Yes, the entities of Fafblog "were" also "there". Others chipped-in their two cents, of course, but I'm running past deadline and so cant be expected to post pictures of everyone, though I will say that everyone is a superhero as well as one of Jesus's sweet sunbeams. But you knew that.
Anyway, what did we discuss and decide? Well, it goes without saying that the dialogue was shrill; it also goes without saying that I must keep much of it secret. But we did decide to persue further action on one front.

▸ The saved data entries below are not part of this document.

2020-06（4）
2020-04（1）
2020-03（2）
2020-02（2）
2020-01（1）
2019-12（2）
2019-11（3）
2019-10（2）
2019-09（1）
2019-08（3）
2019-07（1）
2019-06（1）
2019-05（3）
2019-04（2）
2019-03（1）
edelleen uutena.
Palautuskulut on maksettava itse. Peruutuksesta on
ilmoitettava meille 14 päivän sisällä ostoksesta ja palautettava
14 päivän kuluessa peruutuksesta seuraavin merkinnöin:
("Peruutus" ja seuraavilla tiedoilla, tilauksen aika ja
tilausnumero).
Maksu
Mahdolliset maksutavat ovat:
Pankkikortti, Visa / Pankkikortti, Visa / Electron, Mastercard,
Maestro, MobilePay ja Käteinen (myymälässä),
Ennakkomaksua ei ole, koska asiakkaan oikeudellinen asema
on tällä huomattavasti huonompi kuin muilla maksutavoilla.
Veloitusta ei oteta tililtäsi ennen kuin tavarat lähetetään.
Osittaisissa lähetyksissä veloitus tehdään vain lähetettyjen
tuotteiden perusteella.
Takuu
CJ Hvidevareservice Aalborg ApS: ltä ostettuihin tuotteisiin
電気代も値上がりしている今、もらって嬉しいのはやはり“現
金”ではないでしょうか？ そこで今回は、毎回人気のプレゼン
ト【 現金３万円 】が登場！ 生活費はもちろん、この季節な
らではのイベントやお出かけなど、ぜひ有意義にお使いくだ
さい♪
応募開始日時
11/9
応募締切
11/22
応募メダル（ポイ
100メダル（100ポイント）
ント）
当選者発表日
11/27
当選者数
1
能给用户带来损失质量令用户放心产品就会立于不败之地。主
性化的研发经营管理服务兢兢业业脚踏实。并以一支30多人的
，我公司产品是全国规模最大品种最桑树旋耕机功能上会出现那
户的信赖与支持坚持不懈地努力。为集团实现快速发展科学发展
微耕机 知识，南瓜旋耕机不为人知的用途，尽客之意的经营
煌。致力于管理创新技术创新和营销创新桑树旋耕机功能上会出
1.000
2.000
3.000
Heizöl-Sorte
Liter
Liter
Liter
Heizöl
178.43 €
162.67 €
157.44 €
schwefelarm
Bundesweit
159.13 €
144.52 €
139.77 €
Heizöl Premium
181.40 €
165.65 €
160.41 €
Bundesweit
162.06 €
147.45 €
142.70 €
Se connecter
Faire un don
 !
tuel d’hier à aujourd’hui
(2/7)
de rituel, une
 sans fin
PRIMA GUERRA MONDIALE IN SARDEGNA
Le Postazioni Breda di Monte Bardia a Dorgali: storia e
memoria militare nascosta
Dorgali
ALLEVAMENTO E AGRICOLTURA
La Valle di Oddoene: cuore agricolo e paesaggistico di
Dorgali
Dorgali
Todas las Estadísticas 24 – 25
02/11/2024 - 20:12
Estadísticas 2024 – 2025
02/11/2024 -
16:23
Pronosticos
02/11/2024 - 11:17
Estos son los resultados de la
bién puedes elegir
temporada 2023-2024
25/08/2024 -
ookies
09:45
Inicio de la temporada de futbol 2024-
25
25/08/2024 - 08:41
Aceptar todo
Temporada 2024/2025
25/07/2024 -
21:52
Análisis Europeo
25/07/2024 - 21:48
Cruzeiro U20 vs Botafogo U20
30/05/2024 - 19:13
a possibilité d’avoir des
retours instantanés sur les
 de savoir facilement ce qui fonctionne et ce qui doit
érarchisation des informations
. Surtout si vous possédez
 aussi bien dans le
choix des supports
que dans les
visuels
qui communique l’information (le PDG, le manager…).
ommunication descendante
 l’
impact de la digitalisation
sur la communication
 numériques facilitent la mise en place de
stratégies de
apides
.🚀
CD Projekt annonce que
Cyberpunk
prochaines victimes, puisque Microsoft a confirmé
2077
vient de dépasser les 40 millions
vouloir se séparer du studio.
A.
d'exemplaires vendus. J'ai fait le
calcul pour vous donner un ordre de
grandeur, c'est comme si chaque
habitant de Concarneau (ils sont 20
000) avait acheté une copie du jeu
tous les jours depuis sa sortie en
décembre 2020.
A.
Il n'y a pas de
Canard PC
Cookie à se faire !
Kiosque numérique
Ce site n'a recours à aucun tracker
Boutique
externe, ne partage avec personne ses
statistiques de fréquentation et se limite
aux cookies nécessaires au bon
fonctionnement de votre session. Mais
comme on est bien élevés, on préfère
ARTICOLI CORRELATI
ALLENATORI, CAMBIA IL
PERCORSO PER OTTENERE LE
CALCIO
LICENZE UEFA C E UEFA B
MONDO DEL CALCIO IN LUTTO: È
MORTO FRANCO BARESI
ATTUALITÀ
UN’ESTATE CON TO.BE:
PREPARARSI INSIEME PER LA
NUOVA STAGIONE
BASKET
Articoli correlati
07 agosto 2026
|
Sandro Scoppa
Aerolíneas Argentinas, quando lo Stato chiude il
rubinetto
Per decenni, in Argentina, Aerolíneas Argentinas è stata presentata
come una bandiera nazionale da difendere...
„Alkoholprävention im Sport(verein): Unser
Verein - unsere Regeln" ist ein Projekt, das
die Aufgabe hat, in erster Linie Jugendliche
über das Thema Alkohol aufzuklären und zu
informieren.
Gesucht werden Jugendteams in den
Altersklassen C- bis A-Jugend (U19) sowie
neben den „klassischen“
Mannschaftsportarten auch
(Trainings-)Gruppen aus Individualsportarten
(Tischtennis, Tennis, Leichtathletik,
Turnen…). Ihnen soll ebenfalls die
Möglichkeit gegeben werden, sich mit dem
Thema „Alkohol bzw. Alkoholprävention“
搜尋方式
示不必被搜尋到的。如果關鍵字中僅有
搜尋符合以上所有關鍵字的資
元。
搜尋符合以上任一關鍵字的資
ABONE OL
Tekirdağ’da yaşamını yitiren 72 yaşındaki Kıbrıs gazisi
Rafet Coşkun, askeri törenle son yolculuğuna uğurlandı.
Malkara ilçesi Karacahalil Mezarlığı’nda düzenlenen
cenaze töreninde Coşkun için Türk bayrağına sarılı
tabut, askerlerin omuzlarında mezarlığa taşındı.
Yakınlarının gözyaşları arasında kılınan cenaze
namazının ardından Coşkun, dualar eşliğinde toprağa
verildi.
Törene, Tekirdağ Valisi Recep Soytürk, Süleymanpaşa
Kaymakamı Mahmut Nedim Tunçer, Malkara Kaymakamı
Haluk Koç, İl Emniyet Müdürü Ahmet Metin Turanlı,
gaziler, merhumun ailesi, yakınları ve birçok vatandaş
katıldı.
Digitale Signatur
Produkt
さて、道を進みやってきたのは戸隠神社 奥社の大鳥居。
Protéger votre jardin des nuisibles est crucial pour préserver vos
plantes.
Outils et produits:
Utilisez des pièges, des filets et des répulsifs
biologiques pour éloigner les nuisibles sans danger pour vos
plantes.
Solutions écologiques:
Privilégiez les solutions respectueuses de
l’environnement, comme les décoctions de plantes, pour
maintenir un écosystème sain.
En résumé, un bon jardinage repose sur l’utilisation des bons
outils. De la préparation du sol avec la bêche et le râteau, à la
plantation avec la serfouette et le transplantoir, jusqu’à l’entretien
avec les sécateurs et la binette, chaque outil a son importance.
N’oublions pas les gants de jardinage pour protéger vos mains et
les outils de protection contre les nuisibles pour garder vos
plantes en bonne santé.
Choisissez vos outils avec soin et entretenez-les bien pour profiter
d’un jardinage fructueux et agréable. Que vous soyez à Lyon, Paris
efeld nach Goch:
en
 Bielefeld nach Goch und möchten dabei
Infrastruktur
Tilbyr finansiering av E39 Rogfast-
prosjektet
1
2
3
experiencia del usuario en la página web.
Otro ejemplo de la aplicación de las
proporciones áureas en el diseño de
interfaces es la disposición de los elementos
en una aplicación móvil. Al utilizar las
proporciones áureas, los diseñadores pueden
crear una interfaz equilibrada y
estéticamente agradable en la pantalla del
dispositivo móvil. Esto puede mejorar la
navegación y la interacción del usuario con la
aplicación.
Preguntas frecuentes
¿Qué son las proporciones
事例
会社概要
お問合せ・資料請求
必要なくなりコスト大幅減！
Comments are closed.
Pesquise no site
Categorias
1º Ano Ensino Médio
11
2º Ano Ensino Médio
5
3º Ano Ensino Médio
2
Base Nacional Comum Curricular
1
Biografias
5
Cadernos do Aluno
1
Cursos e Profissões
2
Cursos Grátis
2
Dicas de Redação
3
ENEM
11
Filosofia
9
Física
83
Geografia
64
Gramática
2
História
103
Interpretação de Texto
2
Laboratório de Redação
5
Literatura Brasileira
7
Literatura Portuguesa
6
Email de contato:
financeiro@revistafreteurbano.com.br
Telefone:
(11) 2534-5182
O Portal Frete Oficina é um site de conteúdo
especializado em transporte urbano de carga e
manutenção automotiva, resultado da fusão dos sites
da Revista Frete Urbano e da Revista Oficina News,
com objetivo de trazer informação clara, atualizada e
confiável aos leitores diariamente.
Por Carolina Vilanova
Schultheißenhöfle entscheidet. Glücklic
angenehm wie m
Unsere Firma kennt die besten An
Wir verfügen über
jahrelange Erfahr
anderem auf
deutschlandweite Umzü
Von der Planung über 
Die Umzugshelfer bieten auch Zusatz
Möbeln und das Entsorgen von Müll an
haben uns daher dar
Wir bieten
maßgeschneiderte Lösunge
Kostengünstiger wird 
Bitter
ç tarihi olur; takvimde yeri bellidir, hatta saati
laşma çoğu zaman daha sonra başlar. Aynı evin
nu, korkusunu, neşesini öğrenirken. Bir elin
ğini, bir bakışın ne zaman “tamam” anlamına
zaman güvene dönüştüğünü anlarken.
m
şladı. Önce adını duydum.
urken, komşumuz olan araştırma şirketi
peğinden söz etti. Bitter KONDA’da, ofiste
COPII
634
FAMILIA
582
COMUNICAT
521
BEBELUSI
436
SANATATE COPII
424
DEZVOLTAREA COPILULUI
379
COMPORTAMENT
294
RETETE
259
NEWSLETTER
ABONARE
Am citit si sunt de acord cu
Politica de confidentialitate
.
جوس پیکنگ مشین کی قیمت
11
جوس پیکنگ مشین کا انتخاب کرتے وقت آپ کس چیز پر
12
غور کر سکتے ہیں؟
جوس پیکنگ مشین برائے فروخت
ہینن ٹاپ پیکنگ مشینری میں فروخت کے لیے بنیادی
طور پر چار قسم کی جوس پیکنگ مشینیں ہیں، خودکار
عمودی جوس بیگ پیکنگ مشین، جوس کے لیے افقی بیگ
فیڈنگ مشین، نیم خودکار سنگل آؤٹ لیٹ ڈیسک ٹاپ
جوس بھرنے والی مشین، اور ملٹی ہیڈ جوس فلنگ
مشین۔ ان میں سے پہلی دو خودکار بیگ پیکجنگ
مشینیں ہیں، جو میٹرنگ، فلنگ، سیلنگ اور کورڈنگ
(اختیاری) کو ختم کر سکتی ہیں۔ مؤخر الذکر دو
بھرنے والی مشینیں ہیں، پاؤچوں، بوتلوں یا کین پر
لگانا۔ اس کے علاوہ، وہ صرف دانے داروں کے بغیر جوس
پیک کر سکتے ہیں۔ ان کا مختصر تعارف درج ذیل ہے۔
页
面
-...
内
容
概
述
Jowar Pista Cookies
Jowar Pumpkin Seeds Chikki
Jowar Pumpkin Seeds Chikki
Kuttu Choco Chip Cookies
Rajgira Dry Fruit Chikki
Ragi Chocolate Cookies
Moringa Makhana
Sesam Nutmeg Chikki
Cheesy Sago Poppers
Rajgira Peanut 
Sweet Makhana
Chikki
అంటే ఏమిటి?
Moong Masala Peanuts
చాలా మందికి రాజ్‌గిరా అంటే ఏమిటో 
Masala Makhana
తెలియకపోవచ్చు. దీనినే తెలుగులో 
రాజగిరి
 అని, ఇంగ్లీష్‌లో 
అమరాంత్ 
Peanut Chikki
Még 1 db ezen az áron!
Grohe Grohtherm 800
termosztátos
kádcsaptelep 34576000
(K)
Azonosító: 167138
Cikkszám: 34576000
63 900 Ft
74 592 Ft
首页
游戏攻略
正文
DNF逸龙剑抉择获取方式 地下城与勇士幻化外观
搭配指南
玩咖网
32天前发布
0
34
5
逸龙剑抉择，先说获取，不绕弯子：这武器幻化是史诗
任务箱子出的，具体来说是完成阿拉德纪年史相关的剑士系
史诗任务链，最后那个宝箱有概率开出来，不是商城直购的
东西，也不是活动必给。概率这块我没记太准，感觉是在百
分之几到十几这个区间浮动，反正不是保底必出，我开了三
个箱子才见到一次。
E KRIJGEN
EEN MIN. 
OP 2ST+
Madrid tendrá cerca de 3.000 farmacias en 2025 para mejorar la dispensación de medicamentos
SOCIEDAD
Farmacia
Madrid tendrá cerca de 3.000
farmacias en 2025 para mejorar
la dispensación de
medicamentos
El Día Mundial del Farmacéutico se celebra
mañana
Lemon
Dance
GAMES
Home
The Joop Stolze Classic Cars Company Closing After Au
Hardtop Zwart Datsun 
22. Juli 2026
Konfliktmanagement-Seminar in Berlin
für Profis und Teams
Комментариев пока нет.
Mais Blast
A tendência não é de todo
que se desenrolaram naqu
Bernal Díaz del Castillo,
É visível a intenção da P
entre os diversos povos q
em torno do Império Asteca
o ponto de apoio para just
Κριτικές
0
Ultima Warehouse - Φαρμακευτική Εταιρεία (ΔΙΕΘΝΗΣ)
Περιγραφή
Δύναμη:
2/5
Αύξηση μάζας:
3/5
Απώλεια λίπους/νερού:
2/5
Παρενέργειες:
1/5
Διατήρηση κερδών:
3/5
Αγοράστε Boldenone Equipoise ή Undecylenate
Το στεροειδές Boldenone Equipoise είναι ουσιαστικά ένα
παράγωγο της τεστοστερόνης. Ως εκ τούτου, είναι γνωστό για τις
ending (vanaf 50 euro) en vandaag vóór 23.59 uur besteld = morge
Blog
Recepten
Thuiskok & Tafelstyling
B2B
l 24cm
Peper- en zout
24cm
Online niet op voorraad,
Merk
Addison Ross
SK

Forthwith, in the interest of saving precious bytes, not to mention the already atrophied American attention span, let the awful rightwing parents who commodify their children hereby establish a peer-to-peer network based on the "Gnatella" platform, thus facilitating a quick exchange of anonymous, blonde, completely imaginary kiddies via whom and with which these 'wingers can manufacture "whimsical" -- and massively implausible -- stories that without fail miraculously conform to the Ideal Republican Worldview.
This would solve a multitude of problems. For one, it would prevent the apparently real children from commiting matricide and/or patricide when they are grown enough to realise how they've been made pawns to an agenda, not to mention to creatively-bereft pundit-parents. I must admit that this benefit was seriously debated by our group, on the grounds that even though the childrens' dignity is something to be protected, who are we to intefere with what their (just) reactions would be ...?
For another, it would make it so that the fake children would have a back-story instantly known by all, readers and writers alike, therefore saving valuable time of both by allowing the author to get on with the ideological lecture, instead of burning up precious brain cells in creating the verisimilitude upon which fake anecdotes are founded.
We voted on the motion. The ayes won. There was much rejoicing. Norbizness said "enuk-chuck" and instantly added fifty feet to his height. I swear that several didn't hide the fact that they then stared up under his loincloth. Seb did the ping-pong thing. Fafnir transformed into a purple moose while Giblets became a giant ice dildo. Roy and I then commenced to rock the place to its foundations, 'cause we're cool like that. Yeah.